SUPPLIED TEXT -
____________________
Today’s Doonesbury

Today’s Doonesbury made me laugh out loud.

The scary thing is that it’s a real study, by Philip Longman. I wonder if New America will put up a link to the Doonesbury.

19 Responses to “Today’s Doonesbury”

  1. Jody Says:

    “I’m still too tired” completely cracked me up.
    Of course, the Longman study appears to miss the boat completely regarding women and progressive values. WHEN you first marry and begin having children dramatically affects your fertility, not only because older women have more trouble (on average, we’re talking statistical averages here) but because older women have fewer years available to conceive children in the first place.
    In other words, women raised to pursue advanced degrees and/or professional status, to the extent that they delay childbearing to do it, will have fewer children than otherwise.
    The idea, however, that children from large conservative families will, all other things being equal, replicate their parents’ choices strikes me as … well, deserving of further rigorous investigation. And meanwhile, all other things aren’t equal. Parents of older children might be able to support their offspring for longer periods in their twenties and thirties, thereby making it easier financially for those children to start and maintain families that include children.

  2. Jody Says:

    Parents of ONLY children, ONLY children. Not older.
    And I even previewed. Sigh.

  3. Jody Says:

    Parents of ONLY children, ONLY children. Not older.
    And I even previewed. Sigh.

  4. landismom Says:

    yeah, though somehow it didn’t make me want to run right out (lie right down?) and start number 3.
____________________
DATASET EXCERPT -
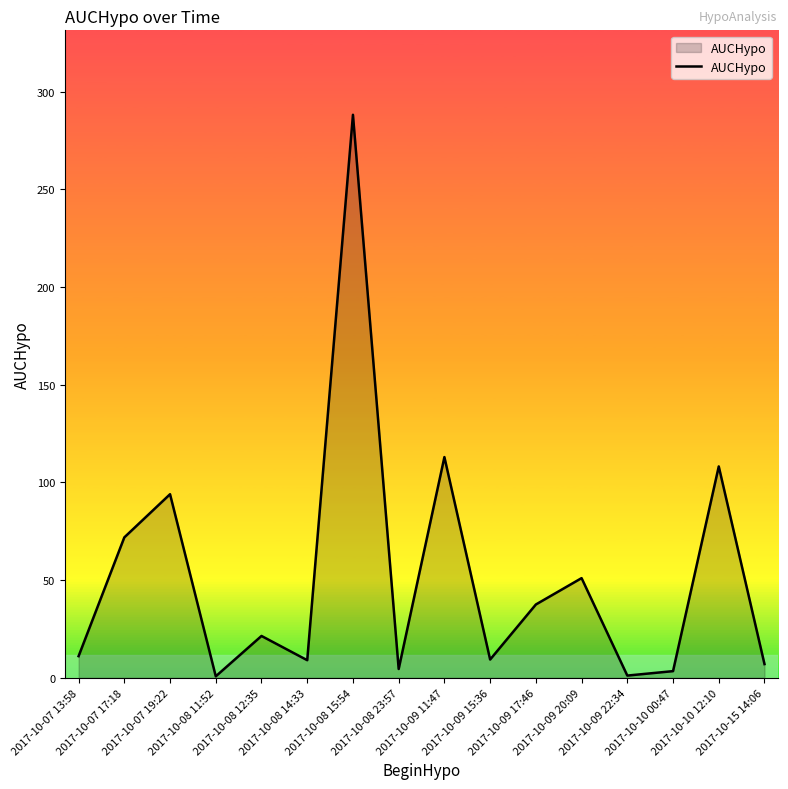

What is the sum of all values?

831.0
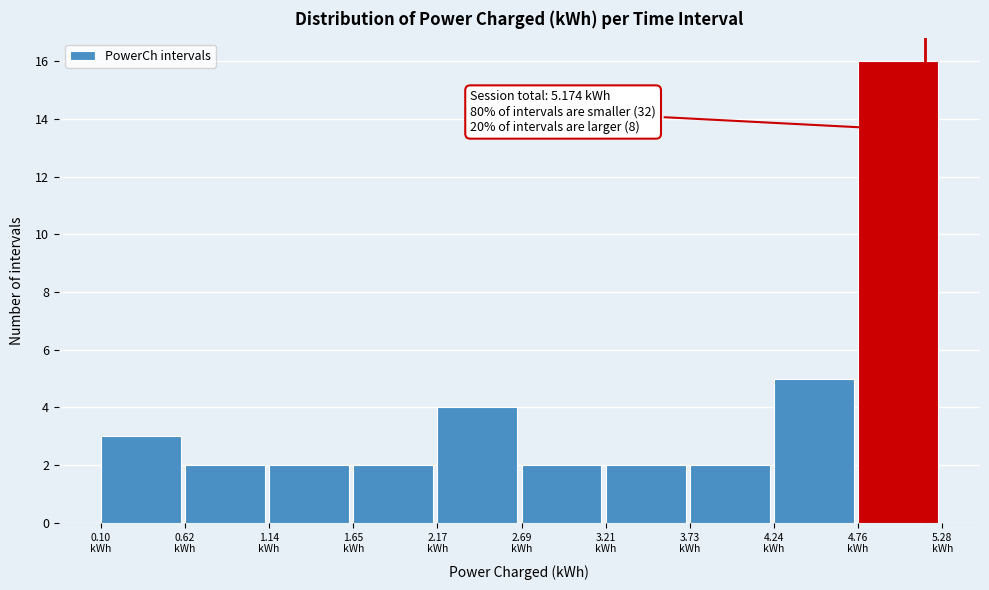

Which range on the x-axis has the tallest bar?

4.8 to 5.3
____________________
WRITTEN TASK - Transcribe the Doonesbury post's text between "The scary thing" and "the first place.", inclusive.

RESPONSE AREA -
The scary thing is that it’s a real study, by Philip Longman. I wonder if New America will put up a link to the Doonesbury.

19 Responses to “Today’s Doonesbury”

  1. Jody Says:

    “I’m still too tired” completely cracked me up.
    Of course, the Longman study appears to miss the boat completely regarding women and progressive values. WHEN you first marry and begin having children dramatically affects your fertility, not only because older women have more trouble (on average, we’re talking statistical averages here) but because older women have fewer years available to conceive children in the first place.